Who’s Talking?

THE curtain rises on the performer and his doll. As they exchange jokes, the doll seems to be alive, with a voice and personality all its own. Of course, it is actually the performer—a ventriloquist—who is producing the doll’s “voice,” ever careful not to move his own lips while doing so.

Would you like to learn more about this unusual art form? Awake! interviewed Nacho Estrada, who has been a professional ventriloquist for some 18 years.

What are the various types of ventriloquism?

In what is called near ventriloquism, the performer’s voice seems to come from nearby, such as from a doll on his knee. In distant ventriloquism, the performer’s voice seems to come from far away. A ventriloquist can also muffle his voice so that it seems to come from an enclosed area—perhaps inside a closed box. Some ventriloquists can imitate sounds, such as an animal call or the cry of a baby. And they do not move their lips while performing.

A good ventriloquist is quite convincing. One reportedly uttered a muffled cry for help as a hay cart was passing by. People actually stopped the cart and unloaded the hay, expecting to find a poor victim underneath! Of course, nobody was found.

How has ventriloquism developed over the years?

It is believed that many years ago ventriloquism was used to deceive superstitious people into believing that they were communicating with the dead. In time, ventriloquism was exposed as nothing more than a human skill. It thereafter found a respectable place in the field of entertainment, and today it is sometimes even used for educational purposes.

Through the centuries various settings have been employed to amuse audiences and display ventriloquists’ unusual abilities. By the 20th century, it became popular for ventriloquists to exchange dialogue with a wooden doll.

What prompted your interest in ventriloquism?

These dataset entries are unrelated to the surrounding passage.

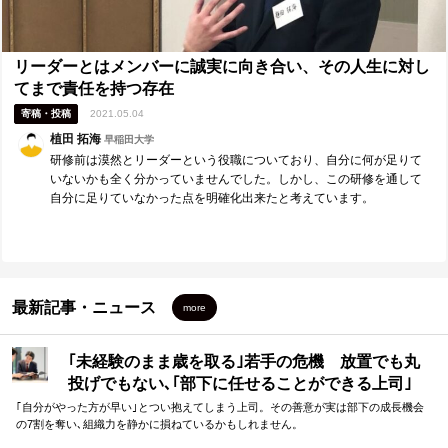
り、実際自分も人より頭を使って生きていると疑わずにこれまで生き
てきました。しかしながら、この研修を通じていかに普段自分が頭を
使っていないか、考えずに生きているかということを知ることが出来
たと思います。意識して頭を使う、という行為は自分のパフォーマン
リーダーとはメンバーに誠実に向き合い、その人生に対し
スの向上にダイレクトに直結してくると思うので、今後も課題として
てまで責任を持つ存在
取り組んでいきたいです。 最後に、3点目はリーダーシップについてで
寄稿・投稿
2021.05.04
す。自分はこれまで、リーダーとは一番能力が高いものが担うものだ
と認識していました。しかしこの研修を通して、リーダーとはメンバ
植田 拓海
早稲田大学
ーに誠実に向き合い、その人生に対してまで責任を持つ存在であると
研修前は漠然とリーダーという役職についており、自分に何が足りて
認識を改めました。スキルはもちろん覚悟も求められる存在である、
いないかも全く分かっていませんでした。しかし、この研修を通して
という認識を持てたことは今後リーダーを担っていく上で大きな学び
自分に足りていなかった点を明確化出来たと考えています。
になったと思います。 ■研修参加前後での心境の変化・研修講師や
A&PROメンバーへのメッセージ■ 貴重な学びの場を提供していただ
き、本当に有難うございました。森口さんをはじめとしたスタッフの
皆さんに心からお礼申し上げます。 知らなかった知識のインプットは
もちろん、自分の弱みにひたすら向き合い、人として成長することが
出来た3日間だったと考えています。 研修前は漠然とリーダーという役
最新記事・ニュース
more
職についており、自分に何が足りていないかも全く分かっていません
でした。しかし、この研修を通して自分に足りていなかった点を明確
化出来たと考えています。具体的に、自分には覚悟と明確な目的が足
｢未経験のまま歳を取る｣若手の危機 放置でも丸
りておらず、リーダーとして必要な準備が出来ているとは言い難い状
投げでもない､｢部下に任せることができる上司｣
態でした。今後は、手順前後にはなってしまいますがリーダーとして
になる方法
必要な要素を身に付け、リーダーとしての義務を果たしていきたいと
｢自分がやった方が早い｣とつい抱えてしまう上司。その善意が実は部下の成長機会
思います。 ■これからリーダーシップゼミを受ける人へのメッセージ■
の7割を奪い､組織力を静かに損ねているかもしれません。
これから研修を受ける方にとっては、どのインターンシップよりも自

I was drawn to its potential for bringing joy and laughter to people. When I was a boy, a local salesman interested me in the art by explaining that the word “ventriloquist” is derived from the Latin words venter and loqui, which mean “belly speaking” or “speaking from the belly.” This is because it was formerly thought that ventriloquism resulted from a peculiar use of the stomach. He then showed me some of the basics.

The next day I tried it at school. Using the distant-voice technique, I made my voice sound as if it were coming from the public address system, and I called myself out of  class. It worked! Later, I learned more about ventriloquism through a correspondence course and then took it up professionally.

What does your work as a ventriloquist involve?

Although I have occasionally performed at banquets and ventriloquist conventions and have even made a few appearances on television, most of my time is spent teaching children at school assemblies. Humor is very much a part of the show. For example, during a program on personal hygiene, I point out to Maclovio, my wooden doll, that because he has not brushed his teeth, I can see that he had eggs for breakfast that morning. Maclovio answers, “You’re wrong—it was yesterday!”

How is ventriloquism accomplished?

It is often said that a ventriloquist throws his voice, but this is only an illusion. We use a special tongue position to produce alternate sounds for letters that require lip movement, and a technique of breathing from the diaphragm produces the misimpression of distance.

Ventriloquism works because most people have not trained their ears to recognize the source and distance of sound. They need the help of their eyes. To illustrate: At the sound of a siren, your ear tells you that an emergency vehicle is approaching and that it is coming from far away. But how far away is the vehicle? From what direction is it approaching? To answer these questions, likely you will have to look for the vehicle’s flashing lights.

A ventriloquist takes advantage of this by producing a sound at the appropriate volume and by directing the attention of the audience to the source that he wants them to think the sound is coming from.

What suggestions would you give to a person who is interested in learning the art of ventriloquism?

First, know your purpose, and be prepared to avoid anything that conflicts with it. I mention this because like many other forms of entertainment, ventriloquism is sometimes used for unwholesome purposes. Personally, I am drawn to ventriloquism for its potential to engender love and fun. I limit my work to material and events that serve that purpose.

To become proficient at ventriloquism, you will need three things—technique, imagination, and practice. Technique can be learned from a how-to book or video. Next, use your imagination to develop a believable personality for your doll or puppet, and learn how to make him or her seem lifelike. Finally, practice. The extent to which you do so will determine the level of skill that you acquire.